[Records from a data collection]
···

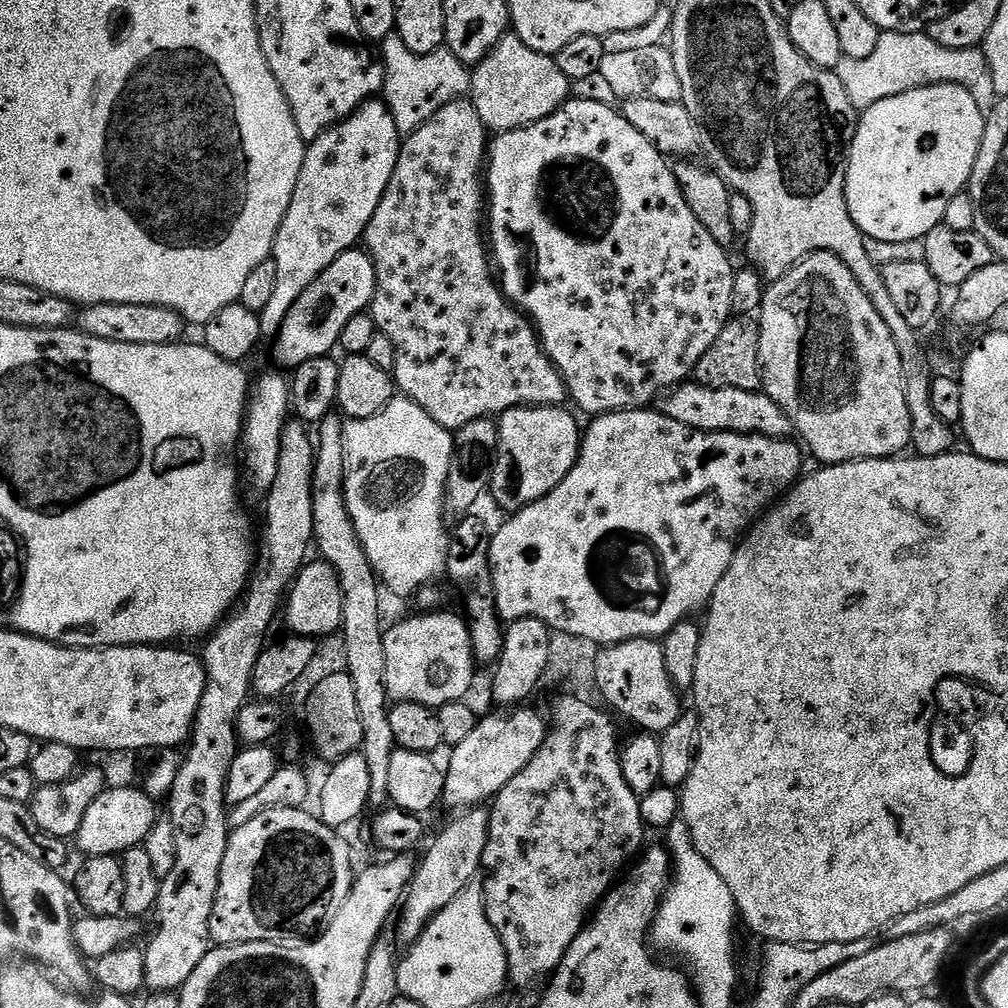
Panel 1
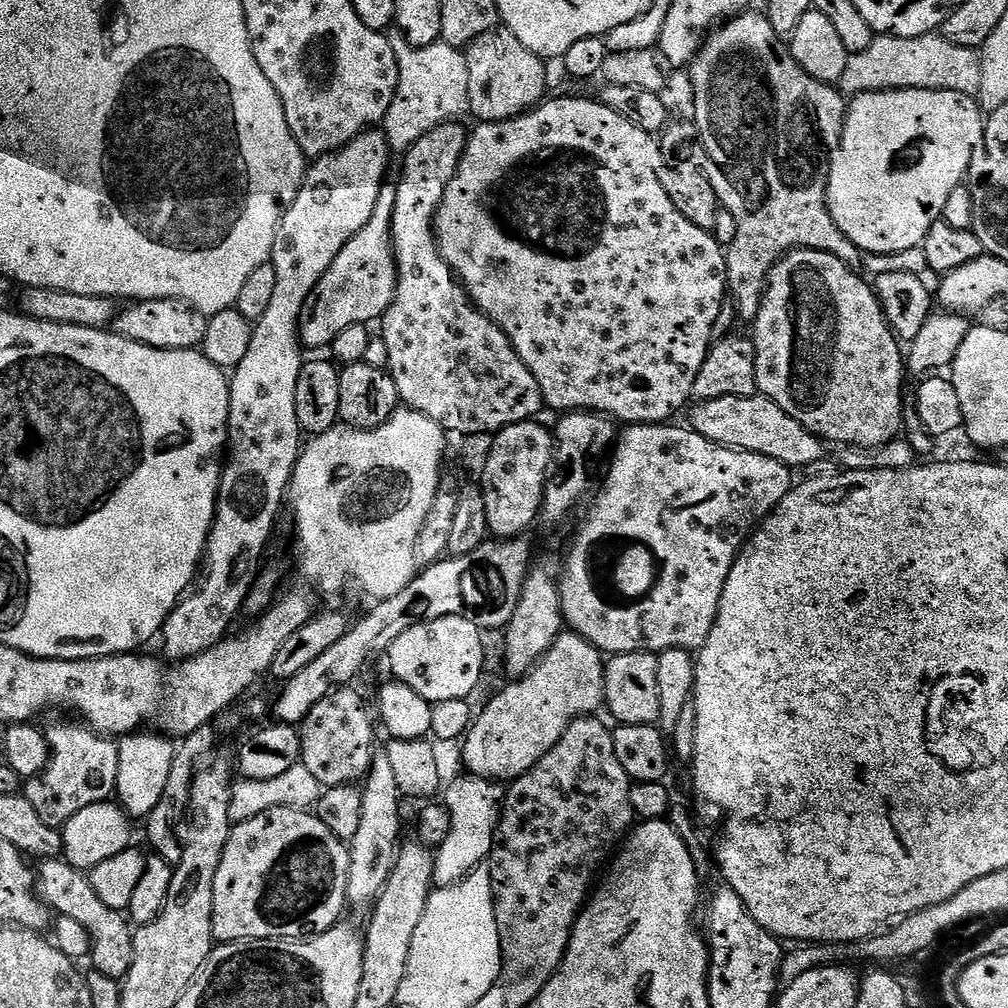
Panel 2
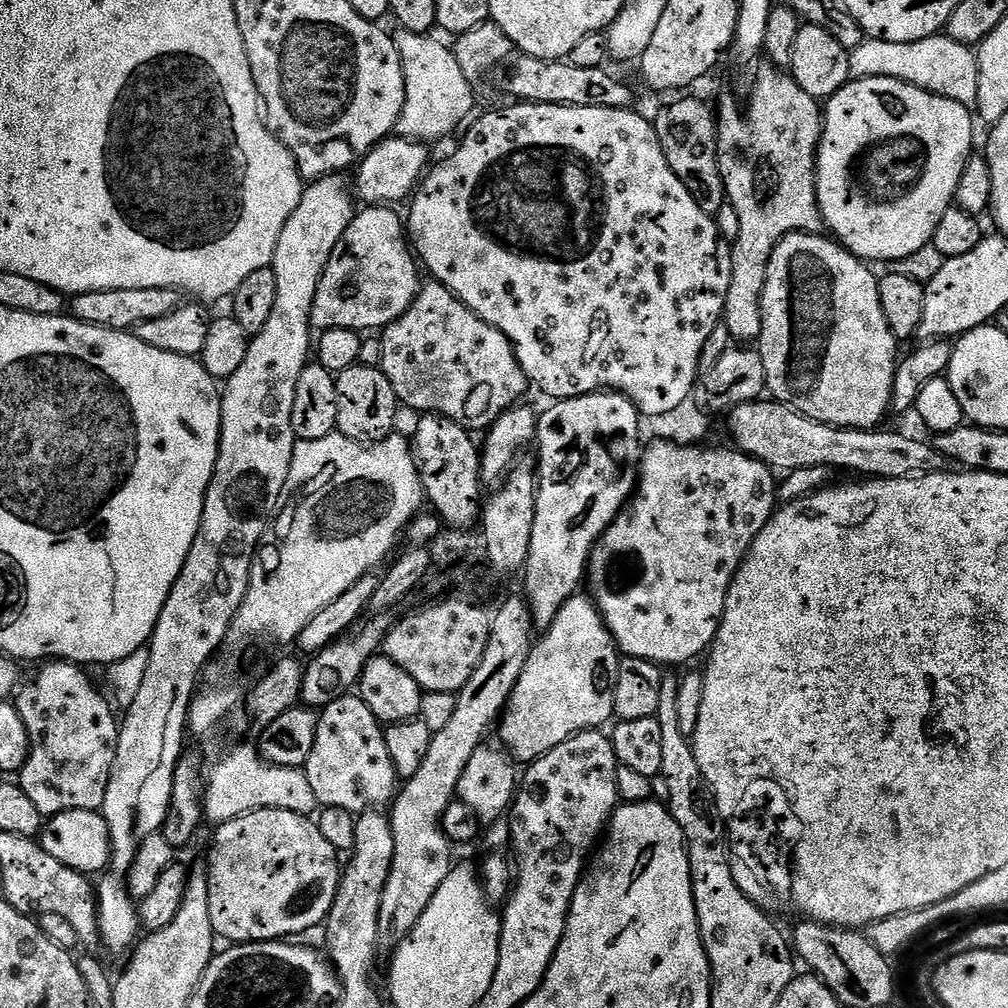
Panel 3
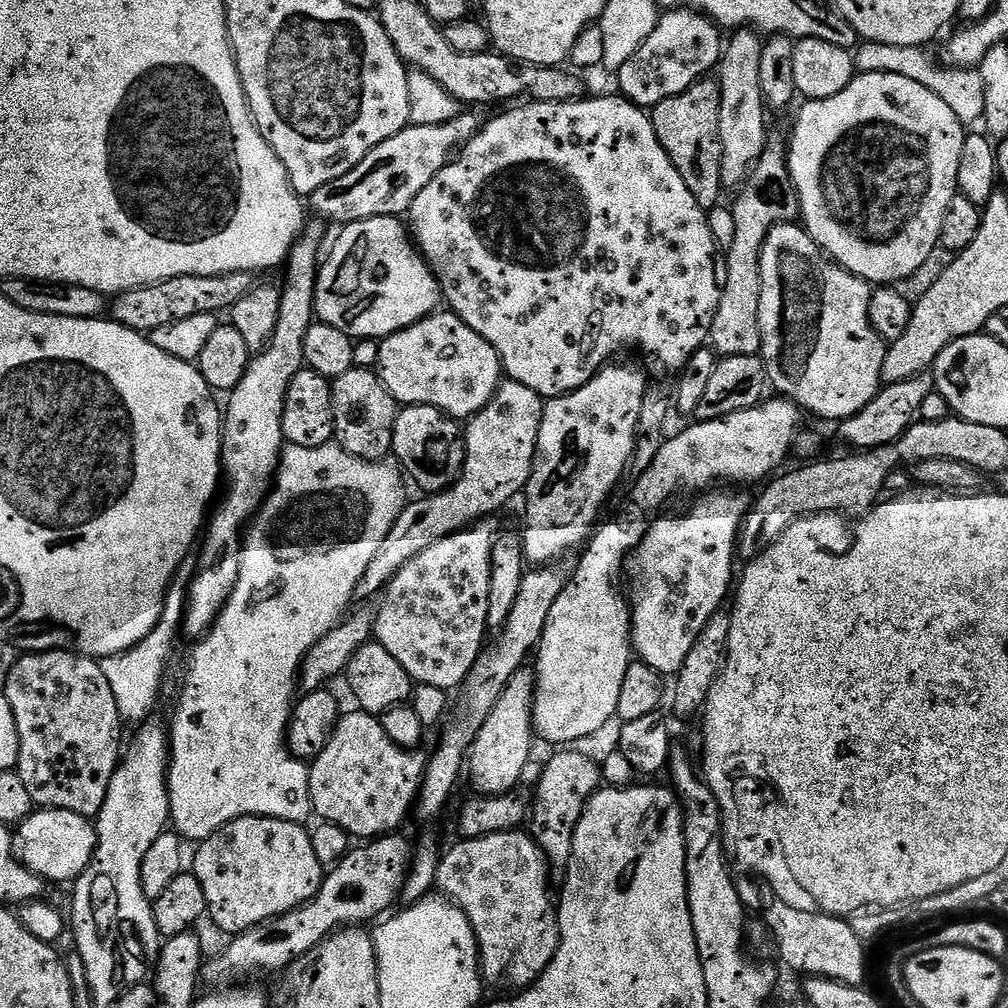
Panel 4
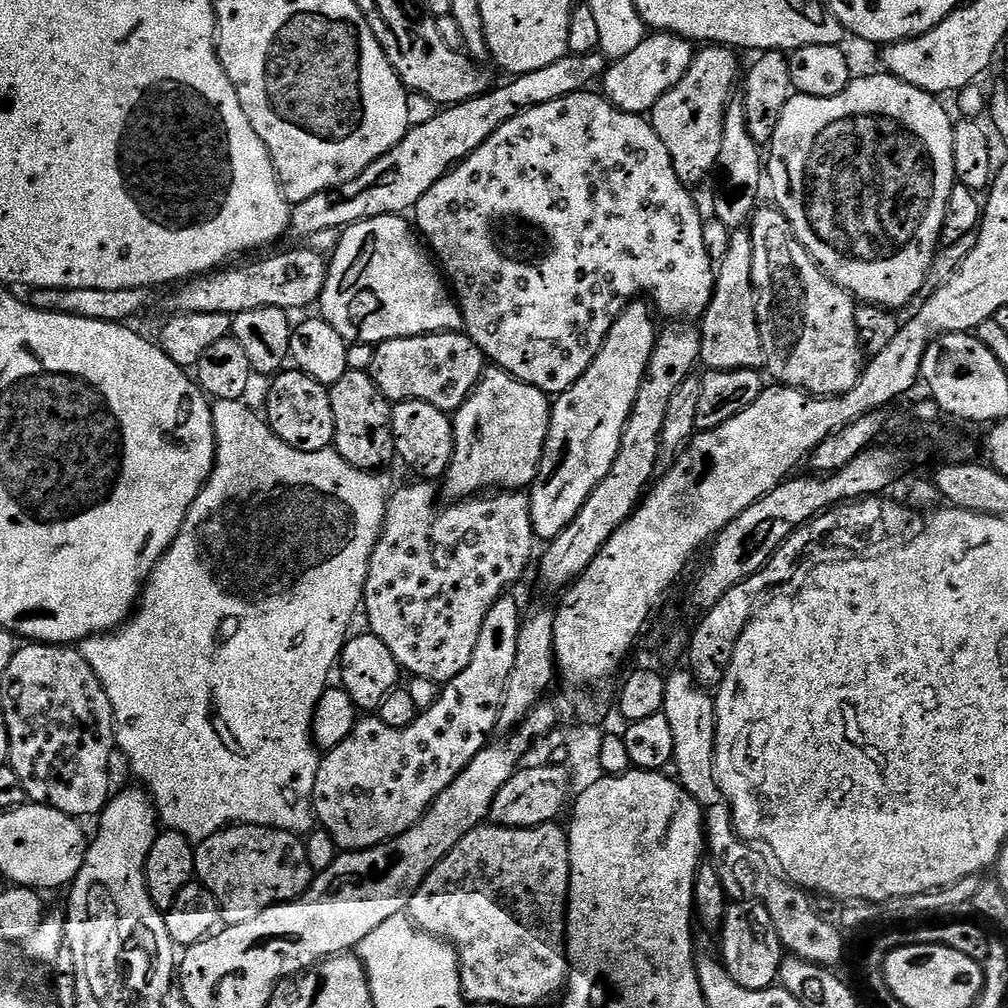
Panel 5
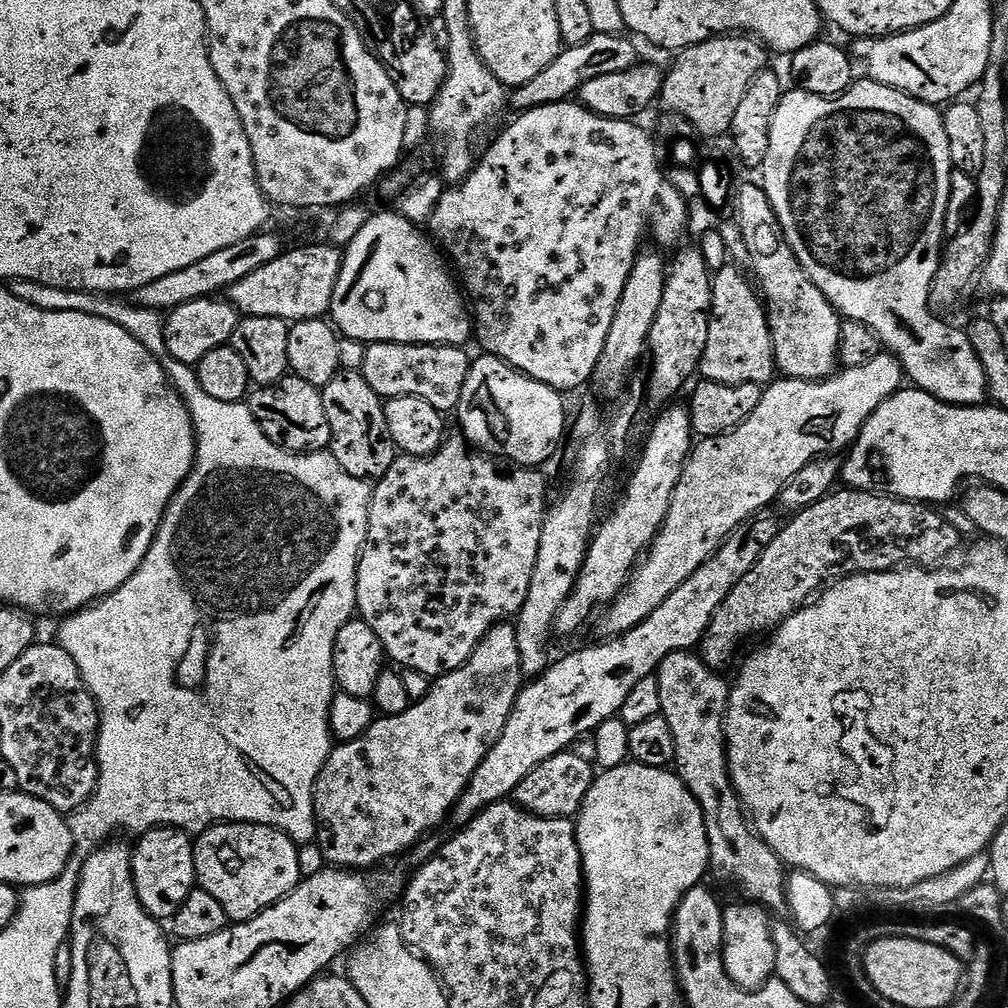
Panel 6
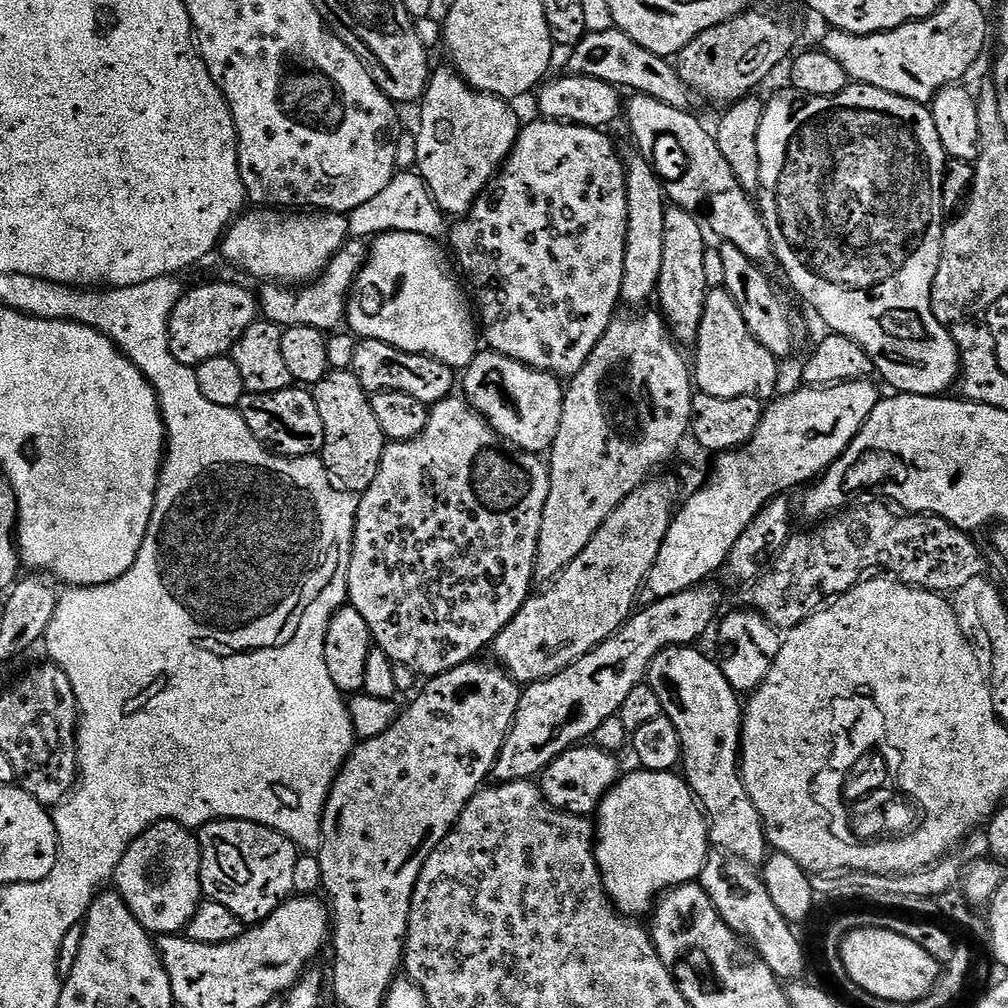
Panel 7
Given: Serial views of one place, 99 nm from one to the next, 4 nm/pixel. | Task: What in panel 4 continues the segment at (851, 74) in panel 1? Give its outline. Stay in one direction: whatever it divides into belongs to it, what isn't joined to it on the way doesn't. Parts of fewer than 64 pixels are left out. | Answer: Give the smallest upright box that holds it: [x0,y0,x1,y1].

···

With the pictures removed, return all the entries exactly.

--- WRITTEN SOLUTION ---
Panel 1
Panel 2
Panel 3
Panel 4
Panel 5
Panel 6
Panel 7
Given: Serial views of one place, 99 nm from one to the next, 4 nm/pixel. | Task: What in panel 4 continues the segment at (851, 74) in panel 1? Give its outline. Stay in one direction: whatever it divides into belongs to it, what isn't joined to it on the way doesn't. Parts of fewer than 64 pixels are left out. | Answer: Give the smallest upright box that holds it: [x0,y0,x1,y1].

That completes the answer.